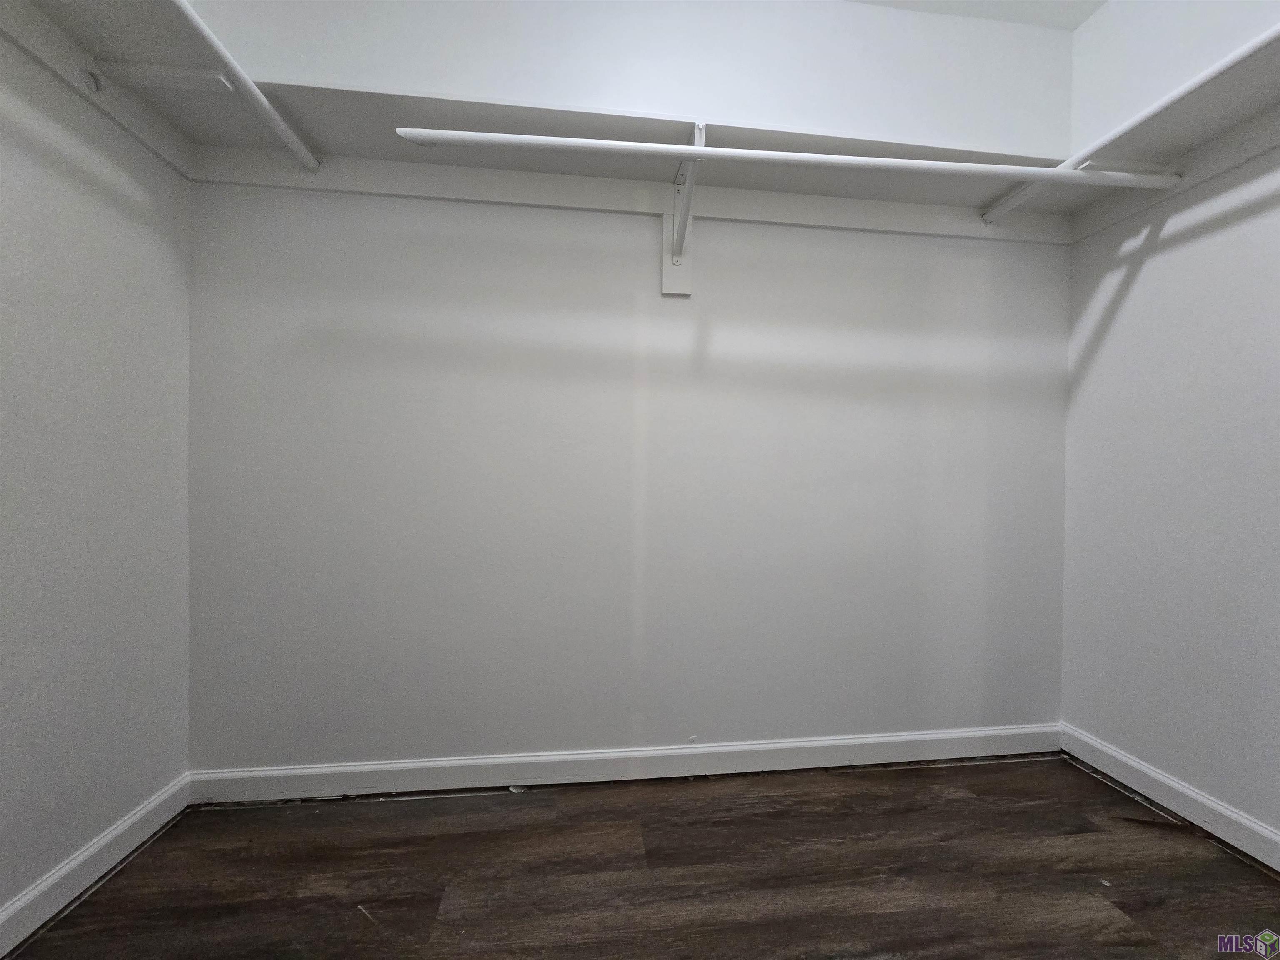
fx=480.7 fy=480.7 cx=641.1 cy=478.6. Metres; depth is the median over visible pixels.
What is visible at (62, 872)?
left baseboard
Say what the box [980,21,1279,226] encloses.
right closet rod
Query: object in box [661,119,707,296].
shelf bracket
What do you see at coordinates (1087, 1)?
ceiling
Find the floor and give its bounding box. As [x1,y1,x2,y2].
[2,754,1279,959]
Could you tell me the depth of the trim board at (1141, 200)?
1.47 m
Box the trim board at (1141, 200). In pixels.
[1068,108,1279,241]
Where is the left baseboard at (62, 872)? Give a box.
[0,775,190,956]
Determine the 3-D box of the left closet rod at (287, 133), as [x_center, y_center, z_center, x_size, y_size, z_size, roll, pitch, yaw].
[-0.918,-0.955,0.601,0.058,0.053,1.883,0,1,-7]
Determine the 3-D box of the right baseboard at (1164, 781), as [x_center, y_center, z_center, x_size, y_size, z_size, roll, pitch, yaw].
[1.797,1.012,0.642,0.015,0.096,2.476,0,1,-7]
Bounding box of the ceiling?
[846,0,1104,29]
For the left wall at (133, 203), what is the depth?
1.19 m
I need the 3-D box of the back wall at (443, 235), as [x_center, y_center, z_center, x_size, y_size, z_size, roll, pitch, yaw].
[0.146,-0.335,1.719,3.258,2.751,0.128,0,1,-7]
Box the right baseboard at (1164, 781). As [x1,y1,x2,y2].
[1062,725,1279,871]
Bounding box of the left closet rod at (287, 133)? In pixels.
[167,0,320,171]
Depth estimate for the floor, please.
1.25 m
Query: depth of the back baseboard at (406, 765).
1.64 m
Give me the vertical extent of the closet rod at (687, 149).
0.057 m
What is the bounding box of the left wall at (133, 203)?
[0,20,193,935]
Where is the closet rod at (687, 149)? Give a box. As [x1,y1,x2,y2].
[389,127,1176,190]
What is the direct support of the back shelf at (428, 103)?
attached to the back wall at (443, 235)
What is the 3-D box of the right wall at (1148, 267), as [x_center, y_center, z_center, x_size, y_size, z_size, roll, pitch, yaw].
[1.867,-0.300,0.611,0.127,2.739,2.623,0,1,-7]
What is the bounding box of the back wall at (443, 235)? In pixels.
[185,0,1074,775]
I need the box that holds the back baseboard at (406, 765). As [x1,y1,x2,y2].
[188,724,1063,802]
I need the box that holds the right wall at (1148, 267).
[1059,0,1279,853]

-- -- --

*What the task requires*. The entire listing above, minus its pictures, should be copied out exactly.

*Solution to this task*.
fx=480.7 fy=480.7 cx=641.1 cy=478.6. Metres; depth is the median over visible pixels.
What is visible at (62, 872)?
left baseboard
Say what the box [980,21,1279,226] encloses.
right closet rod
Query: object in box [661,119,707,296].
shelf bracket
What do you see at coordinates (1087, 1)?
ceiling
Find the floor and give its bounding box. As [x1,y1,x2,y2].
[2,754,1279,959]
Could you tell me the depth of the trim board at (1141, 200)?
1.47 m
Box the trim board at (1141, 200). In pixels.
[1068,108,1279,241]
Where is the left baseboard at (62, 872)? Give a box.
[0,775,190,956]
Determine the 3-D box of the left closet rod at (287, 133), as [x_center, y_center, z_center, x_size, y_size, z_size, roll, pitch, yaw].
[-0.918,-0.955,0.601,0.058,0.053,1.883,0,1,-7]
Determine the 3-D box of the right baseboard at (1164, 781), as [x_center, y_center, z_center, x_size, y_size, z_size, roll, pitch, yaw].
[1.797,1.012,0.642,0.015,0.096,2.476,0,1,-7]
Bounding box of the ceiling?
[846,0,1104,29]
For the left wall at (133, 203), what is the depth?
1.19 m
I need the 3-D box of the back wall at (443, 235), as [x_center, y_center, z_center, x_size, y_size, z_size, roll, pitch, yaw].
[0.146,-0.335,1.719,3.258,2.751,0.128,0,1,-7]
Box the right baseboard at (1164, 781). As [x1,y1,x2,y2].
[1062,725,1279,871]
Bounding box of the left closet rod at (287, 133)? In pixels.
[167,0,320,171]
Depth estimate for the floor, please.
1.25 m
Query: depth of the back baseboard at (406, 765).
1.64 m
Give me the vertical extent of the closet rod at (687, 149).
0.057 m
What is the bounding box of the left wall at (133, 203)?
[0,20,193,935]
Where is the closet rod at (687, 149)? Give a box. As [x1,y1,x2,y2].
[389,127,1176,190]
What is the direct support of the back shelf at (428, 103)?
attached to the back wall at (443, 235)
What is the 3-D box of the right wall at (1148, 267), as [x_center, y_center, z_center, x_size, y_size, z_size, roll, pitch, yaw].
[1.867,-0.300,0.611,0.127,2.739,2.623,0,1,-7]
What is the bounding box of the back wall at (443, 235)? In pixels.
[185,0,1074,775]
I need the box that holds the back baseboard at (406, 765). As [x1,y1,x2,y2].
[188,724,1063,802]
I need the box that holds the right wall at (1148, 267).
[1059,0,1279,853]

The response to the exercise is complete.